Burnley may get the ball forward quicker than anyone else in the Premier League - but it is effective
Sean Dyche's footballing nirvana is a mixed style of play, trying to hurt opponents in as many ways as possible.
But the pragmatic Clarets boss isn't shy of getting the ball forward as quickly as possible into the strikers.
As he said after the 1-1 draw at Liverpool in 2017: "We deliberately got the ball and got it as far down their throat as we could because we felt it would be effective.”
Despite being labelled as "anti-football" by David Luiz, then of Chelsea, just over a year ago, Dyche makes no excuses for not trying to replicate the type of possession, death by a thousand passes, philosophy that Manchester City have made particularly effective.
After that barb from Luiz, Dyche noted: “I don’t have to defend anything. There are no rights and wrongs to football in my opinion.
“I can’t remember ever going into an interview and saying: ‘It was a disgrace: Man City had 800 passes. That shouldn’t be allowed.’
“The idea of football is to try to win. You work backwards from winning. But win you must. You have to win to stay in the Premier League.”
Dyche's preference for fielding two, and sometimes three, strikers was derided in some quarters as Burnley were relegated in 2015, but he has stuck to his guns, and other sides are returning to a twin spearhead.
He explained his preference earlier this season: “A lot has been made of me playing two centre forwards, but I think centre forwards are the best players, in that it’s the hardest job, so if there are two of them, commonsensically it gives you at least somewhat of a better chance.
”But I appreciate the players you’ve got, if you’ve got a key centre forward who needs other players in midfield to go and adapt, if you’ve got wide players who can come inside and join in with the centre forward, then that’s another weapon.
“But I do like playing two centre forwards, I think it’s effective, when they play well, together, and when they link, when they do that, you usually see two centre halves in trouble.”
So, you will see Burnley play into any two of their strikers more often than any other side in the top flight.

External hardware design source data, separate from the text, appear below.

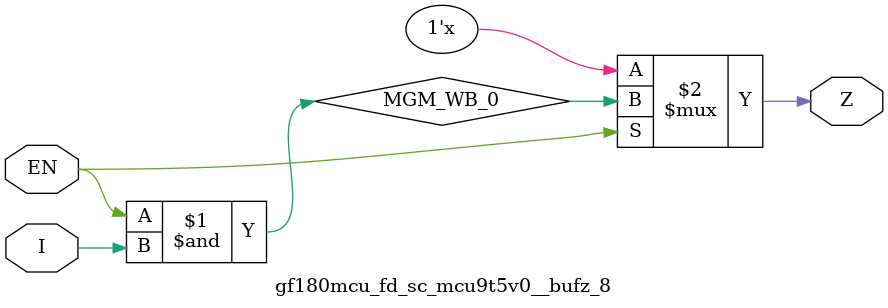
<source format=v>

module gf180mcu_fd_sc_mcu9t5v0__bufz_8( EN, I, Z );
input EN, I;
output Z;

	wire MGM_WB_0;

	wire MGM_WB_1;

	and MGM_BG_0( MGM_WB_0, EN, I );

	not MGM_BG_1( MGM_WB_1, EN );

	bufif0 MGM_BG_2( Z, MGM_WB_0,MGM_WB_1 );

endmodule

</source>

Only 37.8% of Burnley's passes are in their own half - tied with Sheffield United, who also get it forward more quickly, albeit they have developed a deserved reputation for a more inventive philosophy, with their unique over-lapping centre backs.
The side with the next fewest passes in their own half are Manchester City, who, despite their ability to play out from the back, only recorded 39.5% of their total passes - presumably because teams are wary of pressing Pep Guardiola's side high up the pitch, and enabling them to pass through the press and attack the space in behind.
Liverpool, 25 points clear at the top, get the ball forward quicker than 13 of their Premier League rivals, playing the seventh lowest percentage of passes in their own half at 43.1%.
Top of the pile for passes in their own half are Arsenal with 51.1% - again, no surprise for anyone who saw the Clarets' 2-1 defeat at the Emirates back in August.
It is all well and good looking to keep the ball, but you have to pass with purpose, and the Gunners, particularly under Unai Emery, were often put under pressure by their insistence on playing out from the back, with both centre backs inside the area under the new rule brought in at the start of this season.
Burnley's style of play appeared to be mocked by Arsenal's on-loan Real Madrid midfielder Dani Ceballos, who, in discussion with Henrikh Mikhitaryan on the bench, seemingly gestured 'boom, boom, boom, over the top'.
However, Arsenal were only a point and a place ahead of the Clarets before the league was put on hold, with Ceballos having almost disappeared from view since his excellent debut.
Norwich, meanwhile, under Daniel Farke, also have a desire to play, play, play, although it sees them sitting bottom of the Premier League before lockdown.
The Canaries have played 51% of passes in their own half - again targeted by Burnley in their 2-0 win at Turf Moor in September, when both goals came from winning the ball close to the Norwich goal.
Third are Graham Potter's Brighton, again with relegation worries, at 49.4%.
Next in the list are two sides on 48.1%, who tend to play on the counter-attack, using pace - Wolves and Bournemouth.